▶ _SUPPLIED ENTRIES_
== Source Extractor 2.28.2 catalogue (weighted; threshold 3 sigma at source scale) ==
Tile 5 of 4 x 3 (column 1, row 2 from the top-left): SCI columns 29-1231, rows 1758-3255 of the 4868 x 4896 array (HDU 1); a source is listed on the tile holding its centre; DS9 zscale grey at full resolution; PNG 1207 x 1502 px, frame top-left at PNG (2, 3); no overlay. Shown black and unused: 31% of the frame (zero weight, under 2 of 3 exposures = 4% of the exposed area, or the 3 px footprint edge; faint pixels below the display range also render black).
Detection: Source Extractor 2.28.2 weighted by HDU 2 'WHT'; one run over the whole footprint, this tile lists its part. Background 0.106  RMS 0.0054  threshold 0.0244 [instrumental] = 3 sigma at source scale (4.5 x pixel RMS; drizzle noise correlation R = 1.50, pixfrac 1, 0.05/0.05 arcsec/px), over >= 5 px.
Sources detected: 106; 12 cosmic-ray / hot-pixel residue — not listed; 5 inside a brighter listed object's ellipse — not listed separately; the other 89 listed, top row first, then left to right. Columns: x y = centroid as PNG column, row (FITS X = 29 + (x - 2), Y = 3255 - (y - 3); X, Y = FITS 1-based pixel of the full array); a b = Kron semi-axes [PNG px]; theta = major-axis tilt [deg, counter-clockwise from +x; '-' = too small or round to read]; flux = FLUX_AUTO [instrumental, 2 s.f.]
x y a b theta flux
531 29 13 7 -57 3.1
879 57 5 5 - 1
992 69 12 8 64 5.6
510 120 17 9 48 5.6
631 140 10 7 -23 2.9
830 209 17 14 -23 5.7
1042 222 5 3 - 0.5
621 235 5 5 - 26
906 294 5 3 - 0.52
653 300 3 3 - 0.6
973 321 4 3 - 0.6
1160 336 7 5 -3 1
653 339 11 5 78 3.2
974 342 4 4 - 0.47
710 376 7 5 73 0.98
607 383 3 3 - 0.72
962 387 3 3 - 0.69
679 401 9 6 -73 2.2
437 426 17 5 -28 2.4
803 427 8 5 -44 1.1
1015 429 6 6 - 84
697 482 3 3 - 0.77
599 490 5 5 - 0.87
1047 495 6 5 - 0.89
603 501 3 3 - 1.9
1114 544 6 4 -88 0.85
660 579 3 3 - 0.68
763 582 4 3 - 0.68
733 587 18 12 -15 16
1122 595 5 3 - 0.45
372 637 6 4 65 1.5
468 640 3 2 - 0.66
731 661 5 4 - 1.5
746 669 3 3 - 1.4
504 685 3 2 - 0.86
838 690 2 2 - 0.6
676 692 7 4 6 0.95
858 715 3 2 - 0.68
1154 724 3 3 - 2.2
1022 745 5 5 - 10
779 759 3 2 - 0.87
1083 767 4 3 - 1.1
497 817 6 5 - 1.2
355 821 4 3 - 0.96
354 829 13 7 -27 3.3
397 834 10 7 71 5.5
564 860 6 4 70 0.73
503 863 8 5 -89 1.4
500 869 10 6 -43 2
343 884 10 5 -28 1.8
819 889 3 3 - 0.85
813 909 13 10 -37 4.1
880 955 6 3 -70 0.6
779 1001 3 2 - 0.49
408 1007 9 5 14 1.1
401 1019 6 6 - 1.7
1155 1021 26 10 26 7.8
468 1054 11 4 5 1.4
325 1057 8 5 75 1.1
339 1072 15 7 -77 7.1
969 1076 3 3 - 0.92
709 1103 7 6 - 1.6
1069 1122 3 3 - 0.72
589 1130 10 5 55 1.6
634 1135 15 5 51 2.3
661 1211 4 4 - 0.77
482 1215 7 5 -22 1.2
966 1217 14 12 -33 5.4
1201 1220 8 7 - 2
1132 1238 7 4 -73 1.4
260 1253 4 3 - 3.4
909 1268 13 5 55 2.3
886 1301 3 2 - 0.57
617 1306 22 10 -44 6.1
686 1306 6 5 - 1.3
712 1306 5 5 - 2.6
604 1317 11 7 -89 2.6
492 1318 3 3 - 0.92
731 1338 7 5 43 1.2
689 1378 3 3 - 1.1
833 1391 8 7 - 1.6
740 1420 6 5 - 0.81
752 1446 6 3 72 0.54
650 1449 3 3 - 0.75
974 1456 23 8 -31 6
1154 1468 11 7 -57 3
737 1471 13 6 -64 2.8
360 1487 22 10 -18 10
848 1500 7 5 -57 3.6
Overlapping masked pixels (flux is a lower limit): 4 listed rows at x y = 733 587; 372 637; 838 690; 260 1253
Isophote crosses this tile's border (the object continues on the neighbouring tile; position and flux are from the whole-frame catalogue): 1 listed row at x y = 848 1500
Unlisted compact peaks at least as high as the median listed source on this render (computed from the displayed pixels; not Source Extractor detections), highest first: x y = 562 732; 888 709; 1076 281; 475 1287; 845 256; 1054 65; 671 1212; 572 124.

▶ _YOUR INSTRUCTIONS_
Set out each line of the rows above as a Markdown table with the columns "Line No." and "Line Text", skipping any blank lines.

▶ _THE REPLY_
| Line No. | Line Text |
|---|---|
| 1 | == Source Extractor 2.28.2 catalogue (weighted; threshold 3 sigma at source scale) == |
| 2 | Tile 5 of 4 x 3 (column 1, row 2 from the top-left): SCI columns 29-1231, rows 1758-3255 of the 4868 x 4896 array (HDU 1); a source is listed on the tile holding its centre; DS9 zscale grey at full resolution; PNG 1207 x 1502 px, frame top-left at PNG (2, 3); no overlay. Shown black and unused: 31% of the frame (zero weight, under 2 of 3 exposures = 4% of the exposed area, or the 3 px footprint edge; faint pixels below the display range also render black). |
| 3 | Detection: Source Extractor 2.28.2 weighted by HDU 2 'WHT'; one run over the whole footprint, this tile lists its part. Background 0.106  RMS 0.0054  threshold 0.0244 [instrumental] = 3 sigma at source scale (4.5 x pixel RMS; drizzle noise correlation R = 1.50, pixfrac 1, 0.05/0.05 arcsec/px), over >= 5 px. |
| 4 | Sources detected: 106; 12 cosmic-ray / hot-pixel residue — not listed; 5 inside a brighter listed object's ellipse — not listed separately; the other 89 listed, top row first, then left to right. Columns: x y = centroid as PNG column, row (FITS X = 29 + (x - 2), Y = 3255 - (y - 3); X, Y = FITS 1-based pixel of the full array); a b = Kron semi-axes [PNG px]; theta = major-axis tilt [deg, counter-clockwise from +x; '-' = too small or round to read]; flux = FLUX_AUTO [instrumental, 2 s.f.] |
| 5 | x y a b theta flux |
| 6 | 531 29 13 7 -57 3.1 |
| 7 | 879 57 5 5 - 1 |
| 8 | 992 69 12 8 64 5.6 |
| 9 | 510 120 17 9 48 5.6 |
| 10 | 631 140 10 7 -23 2.9 |
| 11 | 830 209 17 14 -23 5.7 |
| 12 | 1042 222 5 3 - 0.5 |
| 13 | 621 235 5 5 - 26 |
| 14 | 906 294 5 3 - 0.52 |
| 15 | 653 300 3 3 - 0.6 |
| 16 | 973 321 4 3 - 0.6 |
| 17 | 1160 336 7 5 -3 1 |
| 18 | 653 339 11 5 78 3.2 |
| 19 | 974 342 4 4 - 0.47 |
| 20 | 710 376 7 5 73 0.98 |
| 21 | 607 383 3 3 - 0.72 |
| 22 | 962 387 3 3 - 0.69 |
| 23 | 679 401 9 6 -73 2.2 |
| 24 | 437 426 17 5 -28 2.4 |
| 25 | 803 427 8 5 -44 1.1 |
| 26 | 1015 429 6 6 - 84 |
| 27 | 697 482 3 3 - 0.77 |
| 28 | 599 490 5 5 - 0.87 |
| 29 | 1047 495 6 5 - 0.89 |
| 30 | 603 501 3 3 - 1.9 |
| 31 | 1114 544 6 4 -88 0.85 |
| 32 | 660 579 3 3 - 0.68 |
| 33 | 763 582 4 3 - 0.68 |
| 34 | 733 587 18 12 -15 16 |
| 35 | 1122 595 5 3 - 0.45 |
| 36 | 372 637 6 4 65 1.5 |
| 37 | 468 640 3 2 - 0.66 |
| 38 | 731 661 5 4 - 1.5 |
| 39 | 746 669 3 3 - 1.4 |
| 40 | 504 685 3 2 - 0.86 |
| 41 | 838 690 2 2 - 0.6 |
| 42 | 676 692 7 4 6 0.95 |
| 43 | 858 715 3 2 - 0.68 |
| 44 | 1154 724 3 3 - 2.2 |
| 45 | 1022 745 5 5 - 10 |
| 46 | 779 759 3 2 - 0.87 |
| 47 | 1083 767 4 3 - 1.1 |
| 48 | 497 817 6 5 - 1.2 |
| 49 | 355 821 4 3 - 0.96 |
| 50 | 354 829 13 7 -27 3.3 |
| 51 | 397 834 10 7 71 5.5 |
| 52 | 564 860 6 4 70 0.73 |
| 53 | 503 863 8 5 -89 1.4 |
| 54 | 500 869 10 6 -43 2 |
| 55 | 343 884 10 5 -28 1.8 |
| 56 | 819 889 3 3 - 0.85 |
| 57 | 813 909 13 10 -37 4.1 |
| 58 | 880 955 6 3 -70 0.6 |
| 59 | 779 1001 3 2 - 0.49 |
| 60 | 408 1007 9 5 14 1.1 |
| 61 | 401 1019 6 6 - 1.7 |
| 62 | 1155 1021 26 10 26 7.8 |
| 63 | 468 1054 11 4 5 1.4 |
| 64 | 325 1057 8 5 75 1.1 |
| 65 | 339 1072 15 7 -77 7.1 |
| 66 | 969 1076 3 3 - 0.92 |
| 67 | 709 1103 7 6 - 1.6 |
| 68 | 1069 1122 3 3 - 0.72 |
| 69 | 589 1130 10 5 55 1.6 |
| 70 | 634 1135 15 5 51 2.3 |
| 71 | 661 1211 4 4 - 0.77 |
| 72 | 482 1215 7 5 -22 1.2 |
| 73 | 966 1217 14 12 -33 5.4 |
| 74 | 1201 1220 8 7 - 2 |
| 75 | 1132 1238 7 4 -73 1.4 |
| 76 | 260 1253 4 3 - 3.4 |
| 77 | 909 1268 13 5 55 2.3 |
| 78 | 886 1301 3 2 - 0.57 |
| 79 | 617 1306 22 10 -44 6.1 |
| 80 | 686 1306 6 5 - 1.3 |
| 81 | 712 1306 5 5 - 2.6 |
| 82 | 604 1317 11 7 -89 2.6 |
| 83 | 492 1318 3 3 - 0.92 |
| 84 | 731 1338 7 5 43 1.2 |
| 85 | 689 1378 3 3 - 1.1 |
| 86 | 833 1391 8 7 - 1.6 |
| 87 | 740 1420 6 5 - 0.81 |
| 88 | 752 1446 6 3 72 0.54 |
| 89 | 650 1449 3 3 - 0.75 |
| 90 | 974 1456 23 8 -31 6 |
| 91 | 1154 1468 11 7 -57 3 |
| 92 | 737 1471 13 6 -64 2.8 |
| 93 | 360 1487 22 10 -18 10 |
| 94 | 848 1500 7 5 -57 3.6 |
| 95 | Overlapping masked pixels (flux is a lower limit): 4 listed rows at x y = 733 587; 372 637; 838 690; 260 1253 |
| 96 | Isophote crosses this tile's border (the object continues on the neighbouring tile; position and flux are from the whole-frame catalogue): 1 listed row at x y = 848 1500 |
| 97 | Unlisted compact peaks at least as high as the median listed source on this render (computed from the displayed pixels; not Source Extractor detections), highest first: x y = 562 732; 888 709; 1076 281; 475 1287; 845 256; 1054 65; 671 1212; 572 124. |